Interested in time travel?

(To see the other posts in this series go to the March and April 2018 Blog Archive.)

A friend of mine recently posted the above spoof sign on Facebook. It made me smile; then it made me think.

Time is something we all take for granted: tick-tocking at a constant rate in the background of our lives. Except that is not really how time works for us humans. Each of us interact with time in different and very personal ways: some times are perceived as a friend, some as a foe; some times are felt as fast, some as slow; some of us prefer the future, some the past; most of us, understandably, prefer times when we won or succeeded rather than those when we lost or failed.

Our experience of time is subjective and summed up by the well-known phrase 'A watched pot never boils'.

This phrase reveals another important aspect of our personal experience of time: the more important something is to us the more we take notice of it and the time it takes to happen.

And, of course, different people will perceive different things as more important than others. We all have our own important days and events: birthdays, weddings, anniversaries, holidays; or dates for surgery, days in court, receiving life-changing results or verdicts of one kind or another. Whatever the focus, however, the time taken for them to happen can often seem to drag on and on and on. 

There are also events that many people have in common and perceive as important: families, communities and even nations look forward to cultural festivals and celebrations like Christmas and New Year; businesses and companies look eagerly towards the launch of a new product or service; governments look impatiently towards the launch of a new policy or initiative. Invariably, just like those things that are important to us individually, the time taken for these things to happen can seem very long and drawn out.

Lastly, the above sign wording (however humorously and obviously) points to another effect time has upon us: it distances us from the past and often from each other. Time carries us away from old friends and loves; it fades our memories of passed-away relatives; less personally, but almost as significantly, it separates one government regime or company Board of Directors from another.

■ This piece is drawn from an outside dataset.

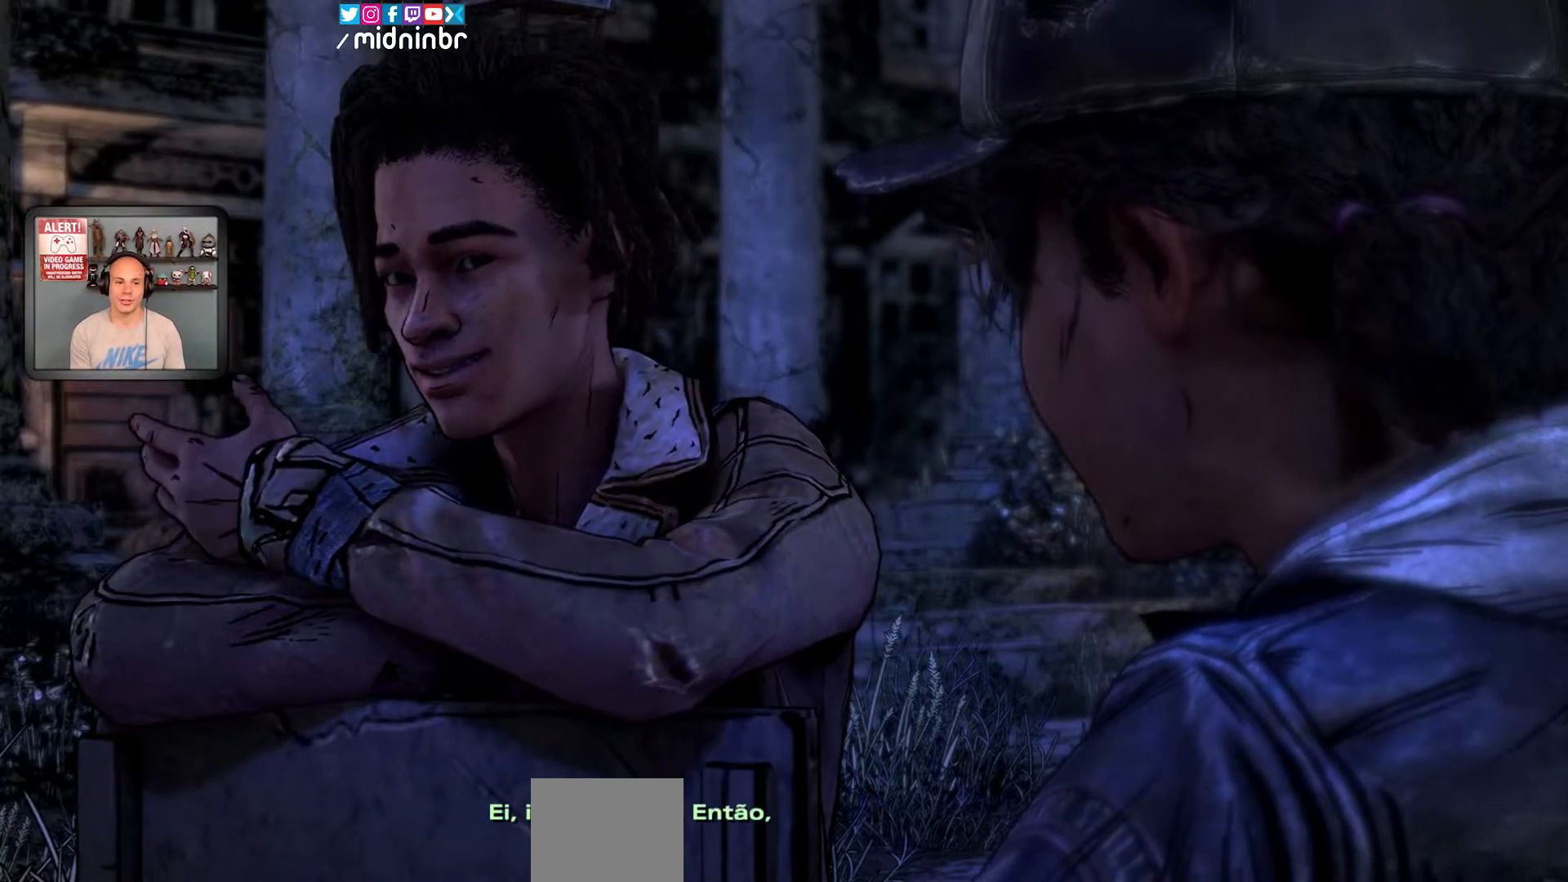
{"buttons": ["X"], "left_stick": "center", "right_stick": "center", "events": []}
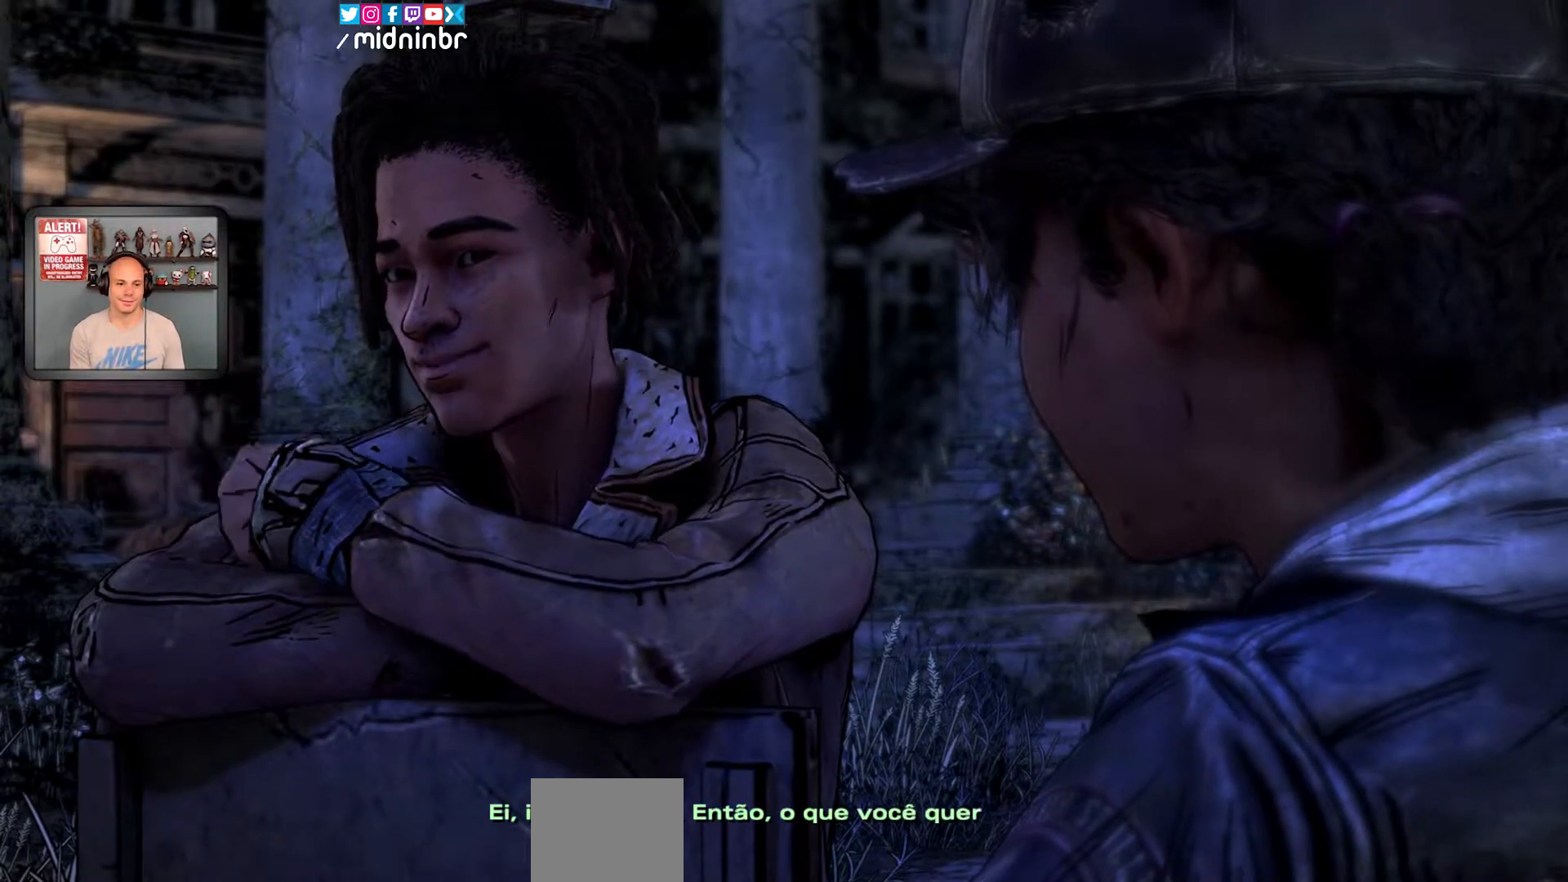
{"buttons": ["X"], "left_stick": "center", "right_stick": "center", "events": []}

All these differing and variously shared perceptions, preferences and distancing separations are interacting and tangling between and around us as we go through each and every moment of our lives. They constantly influence what we do and how we react to things, and this is particularly so when we work collaboratively with others (which is when it could be said that we live through not only very interesting but also highly subjective times).

When we work collaboratively with others we do so within a vortex of perceptions of time and differing moments in time that compete with each other for importance and supremacy. If we can grasp and manipulate these perceptions and moments to mutual advantage, we will enhance the effectiveness of our work and the quality and longevity of our achievements. 

Over the next months, I shall be writing about the above mentioned time perceptions and preferences and the distancing effect of being separated in time. More specifically, I will focus upon how these things influence the way we work collaboratively with others from different backgrounds (different communities, businesses, organisations and institutions, etc.)

Hopefully, when I have finished, I will have encouraged people to look at their collaborative work in a new and helpful way: through a lens fashioned to focus upon how we interact with and experience time.